演習用テキスト:
+ + +
図2は、ショベルの管理システムの一例を示す構成図である。
【0028】
尚、図中において、機械的動力ラインは二重線、高圧油圧ラインは太い実線、パイロットラインは破線、電気駆動・制御ラインは細い実線でそれぞれ示される。
【0029】
本実施形態のショベル100の油圧アクチュエータを油圧駆動する油圧駆動系は、エンジン11と、メインポンプ14と、レギュレータ14aと、コントロールバルブ17を含む。また、ショベル100の油圧駆動系は、上述の如く、下部走行体1、上部旋回体3、ブーム4、アーム5、及びバケット6のそれぞれを油圧駆動する走行油圧モータ1A,1B、旋回用油圧モータ2A、ブームシリンダ7、アームシリンダ8、及びバケットシリンダ9等の油圧アクチュエータを含む。
【0030】
エンジン11は、油圧駆動系におけるメイン動力源であり、例えば、上部旋回体3の後部に搭載される。具体的には、エンジン11は、後述するエンジン制御装置(ECU:Engine Control Unit)74による制御下で、予め設定される目標回転数で一定回転し、メインポンプ14及びパイロットポンプ15を駆動する。エンジン11は、例えば、軽油を燃料とするディーゼルエンジンである。
【0031】
レギュレータ14aは、メインポンプ14の吐出量を制御する。例えば、レギュレータ14aは、コントローラ30からの制御指令に応じて、メインポンプ14の斜板の角度(傾転角)を調節する。
【0032】
メインポンプ14は、例えば、エンジン11と同様、上部旋回体3の後部に搭載され、高圧油圧ライン16を通じてコントロールバルブ17に作動油を供給する。メインポンプ14は、上述の如く、エンジン11により駆動される。メインポンプ14は、例えば、可変容量式油圧ポンプであり、上述の如く、コントローラ30による制御の下、レギュレータ14aにより斜板の傾転角が調節されることでピストンのストローク長が調整され、吐出流量(吐出圧)が制御されうる。
+ + +
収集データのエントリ

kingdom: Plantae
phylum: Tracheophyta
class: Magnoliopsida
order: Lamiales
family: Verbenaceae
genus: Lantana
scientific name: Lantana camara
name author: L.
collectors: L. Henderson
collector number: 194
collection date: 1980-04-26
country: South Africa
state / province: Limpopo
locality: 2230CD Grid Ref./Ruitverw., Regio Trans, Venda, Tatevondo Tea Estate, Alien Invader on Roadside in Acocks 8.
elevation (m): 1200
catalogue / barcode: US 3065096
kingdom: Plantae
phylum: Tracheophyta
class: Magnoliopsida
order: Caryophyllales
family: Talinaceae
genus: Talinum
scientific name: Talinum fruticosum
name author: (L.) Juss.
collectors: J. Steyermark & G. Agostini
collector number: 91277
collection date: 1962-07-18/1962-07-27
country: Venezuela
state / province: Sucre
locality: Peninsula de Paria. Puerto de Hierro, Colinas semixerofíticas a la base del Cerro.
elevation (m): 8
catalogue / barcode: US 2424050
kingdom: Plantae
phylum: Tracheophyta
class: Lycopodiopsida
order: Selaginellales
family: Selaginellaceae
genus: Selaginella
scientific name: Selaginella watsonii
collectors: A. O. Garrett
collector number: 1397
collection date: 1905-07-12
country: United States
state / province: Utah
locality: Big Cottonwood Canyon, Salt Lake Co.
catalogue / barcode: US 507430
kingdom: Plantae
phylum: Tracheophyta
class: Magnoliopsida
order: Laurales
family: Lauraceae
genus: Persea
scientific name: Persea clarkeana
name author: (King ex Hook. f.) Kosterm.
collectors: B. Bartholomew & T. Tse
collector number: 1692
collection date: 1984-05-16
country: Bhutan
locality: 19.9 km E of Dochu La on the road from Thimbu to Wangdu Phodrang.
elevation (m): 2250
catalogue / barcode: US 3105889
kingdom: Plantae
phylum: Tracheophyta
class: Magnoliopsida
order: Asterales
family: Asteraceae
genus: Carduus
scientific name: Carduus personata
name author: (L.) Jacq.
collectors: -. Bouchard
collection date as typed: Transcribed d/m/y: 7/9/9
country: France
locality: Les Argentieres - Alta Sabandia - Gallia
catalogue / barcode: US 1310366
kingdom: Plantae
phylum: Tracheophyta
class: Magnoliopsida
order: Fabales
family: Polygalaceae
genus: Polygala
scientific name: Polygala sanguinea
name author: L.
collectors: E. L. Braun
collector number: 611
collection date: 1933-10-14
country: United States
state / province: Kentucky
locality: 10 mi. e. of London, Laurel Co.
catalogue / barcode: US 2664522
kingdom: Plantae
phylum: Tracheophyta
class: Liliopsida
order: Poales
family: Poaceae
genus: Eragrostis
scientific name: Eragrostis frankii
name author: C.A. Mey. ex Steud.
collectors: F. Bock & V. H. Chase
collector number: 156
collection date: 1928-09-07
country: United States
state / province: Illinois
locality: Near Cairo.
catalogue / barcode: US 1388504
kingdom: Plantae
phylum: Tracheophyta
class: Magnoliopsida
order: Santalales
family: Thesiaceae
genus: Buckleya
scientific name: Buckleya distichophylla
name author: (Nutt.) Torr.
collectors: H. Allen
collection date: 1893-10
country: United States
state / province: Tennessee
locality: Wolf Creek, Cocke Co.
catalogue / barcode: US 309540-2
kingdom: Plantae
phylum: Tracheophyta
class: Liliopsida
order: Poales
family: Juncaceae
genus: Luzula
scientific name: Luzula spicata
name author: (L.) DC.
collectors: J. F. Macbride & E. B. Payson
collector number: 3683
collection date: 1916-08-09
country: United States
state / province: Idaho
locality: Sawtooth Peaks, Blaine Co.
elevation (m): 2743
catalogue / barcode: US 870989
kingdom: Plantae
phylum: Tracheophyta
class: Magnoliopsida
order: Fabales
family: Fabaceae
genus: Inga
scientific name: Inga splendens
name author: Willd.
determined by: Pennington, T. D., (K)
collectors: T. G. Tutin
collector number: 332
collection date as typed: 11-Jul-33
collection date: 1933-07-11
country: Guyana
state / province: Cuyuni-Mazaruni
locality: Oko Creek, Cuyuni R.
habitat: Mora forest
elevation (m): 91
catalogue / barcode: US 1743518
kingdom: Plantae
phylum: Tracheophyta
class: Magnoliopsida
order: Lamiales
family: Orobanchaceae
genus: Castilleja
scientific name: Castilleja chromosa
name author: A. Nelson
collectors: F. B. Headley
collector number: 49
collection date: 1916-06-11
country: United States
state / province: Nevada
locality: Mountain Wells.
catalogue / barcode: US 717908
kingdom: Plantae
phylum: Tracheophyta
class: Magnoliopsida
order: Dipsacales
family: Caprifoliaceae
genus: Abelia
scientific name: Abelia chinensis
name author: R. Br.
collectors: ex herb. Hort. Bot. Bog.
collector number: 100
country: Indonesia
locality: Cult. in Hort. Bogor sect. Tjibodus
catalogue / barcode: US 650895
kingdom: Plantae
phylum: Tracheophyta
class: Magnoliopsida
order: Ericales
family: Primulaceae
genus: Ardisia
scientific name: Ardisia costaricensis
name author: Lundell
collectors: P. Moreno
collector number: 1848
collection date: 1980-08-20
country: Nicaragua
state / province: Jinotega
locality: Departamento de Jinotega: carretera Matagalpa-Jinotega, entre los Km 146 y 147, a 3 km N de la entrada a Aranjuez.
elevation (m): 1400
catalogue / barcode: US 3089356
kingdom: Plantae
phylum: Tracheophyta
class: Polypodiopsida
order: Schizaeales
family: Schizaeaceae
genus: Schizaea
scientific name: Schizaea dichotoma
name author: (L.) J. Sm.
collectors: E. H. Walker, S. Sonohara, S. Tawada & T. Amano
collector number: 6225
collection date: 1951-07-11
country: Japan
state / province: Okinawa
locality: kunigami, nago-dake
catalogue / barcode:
+ + +
課題一覧:
1) 次の(a)〜(c)がショベルの油圧駆動系の文章の内容と合うかどうかを、それぞれ「はい」か「いいえ」で答え、判断の根拠となる文章中の語句をそのまま引用せよ。(a) エンジン11はガソリンを燃料とする。(b) レギュレータ14aはメインポンプ14の吐出量を制御する。(c) 図中でパイロットラインは太い実線で示される。
2) ショベルの油圧駆動系の文章で、図中での表し方が示されているラインの種類をすべて挙げ、それぞれの表し方も添えよ。
3) ショベルの油圧駆動系の文章を、最後の文の直後から引き継いで書き進めよ。

課題の解答:
1)
(a) いいえ。「エンジン11は、例えば、軽油を燃料とするディーゼルエンジンである。」
(b) はい。「レギュレータ14aは、メインポンプ14の吐出量を制御する。」
(c) いいえ。「パイロットラインは破線」

2)
機械的動力ライン:二重線
高圧油圧ライン:太い実線
パイロットライン:破線
電気駆動・制御ライン:細い実線

3)
【0033】
コントロールバルブ17は、例えば、上部旋回体3の中央部に搭載され、オペレータによる操作装置26に対する操作に応じて、油圧駆動系の制御を行う油圧制御装置である。コントロールバルブ17は、上述の如く、高圧油圧ライン16を介してメインポンプ14と接続され、メインポンプ14から供給される作動油を、操作装置26の操作状態に応じて、油圧アクチュエータ(走行油圧モータ1A,1B、旋回用油圧モータ2A、ブームシリンダ7、アームシリンダ8、及びバケットシリンダ9)に選択的に供給する。
【0034】
具体的には、コントロールバルブ17は、メインポンプ14から油圧アクチュエータのそれぞれに供給される作動油の流量と流れる方向を制御する複数の制御弁を含む。例えば、コントロールバルブ17は、ブーム4(ブームシリンダ7)に対応する制御弁を含む。また、例えば、コントロールバルブ17は、アーム5(アームシリンダ8)に対応する制御弁を含む。
【0035】
また、例えば、コントロールバルブ17は、バケット6(バケットシリンダ9)に対応する制御弁を含む。また、例えば、コントロールバルブ17は、上部旋回体3(旋回用油圧モータ2A)に対応する制御弁を含む。また、例えば、コントロールバルブ17には、下部走行体1の右側のクローラ及び左側のクローラのそれぞれに対応する右走行制御弁及び左走行制御弁が含まれる。
【0036】
本実施形態に係るショベル100の操作系は、パイロットポンプ15と、操作装置26と、操作バルブ31を含む。
【0037】
パイロットポンプ15は、例えば、上部旋回体3の後部に搭載され、パイロットライン25を介して操作装置26及び操作バルブ31にパイロット圧を供給する。パイロットポンプ15は、例えば、固定容量式油圧ポンプであり、上述の如く、エンジン11により駆動される。
【0038】
操作装置26は、キャビン10の操縦席付近に設けられ、オペレータが各種動作要素(下部走行体1、上部旋回体3、ブーム4、アーム5、バケット6等)の操作を行うための操作入力手段である。換言すれば、操作装置26は、オペレータがそれぞれの動作要素を駆動する油圧アクチュエータ(即ち、走行油圧モータ1A,1B、旋回用油圧モータ2A、ブームシリンダ7、アームシリンダ8、バケットシリンダ9等)の操作を行うための操作入力手段である。操作装置26は、その二次側のパイロットラインがコントロールバルブ17にそれぞれ接続される。
【0039】
これにより、コントロールバルブ17には、操作装置26における下部走行体1、上部旋回体3、ブーム4、アーム5、及びバケット6等の操作状態に応じたパイロット圧が入力されうる。そのため、コントロールバルブ17は、操作装置26における操作状態に応じて、それぞれの油圧アクチュエータを駆動することができる。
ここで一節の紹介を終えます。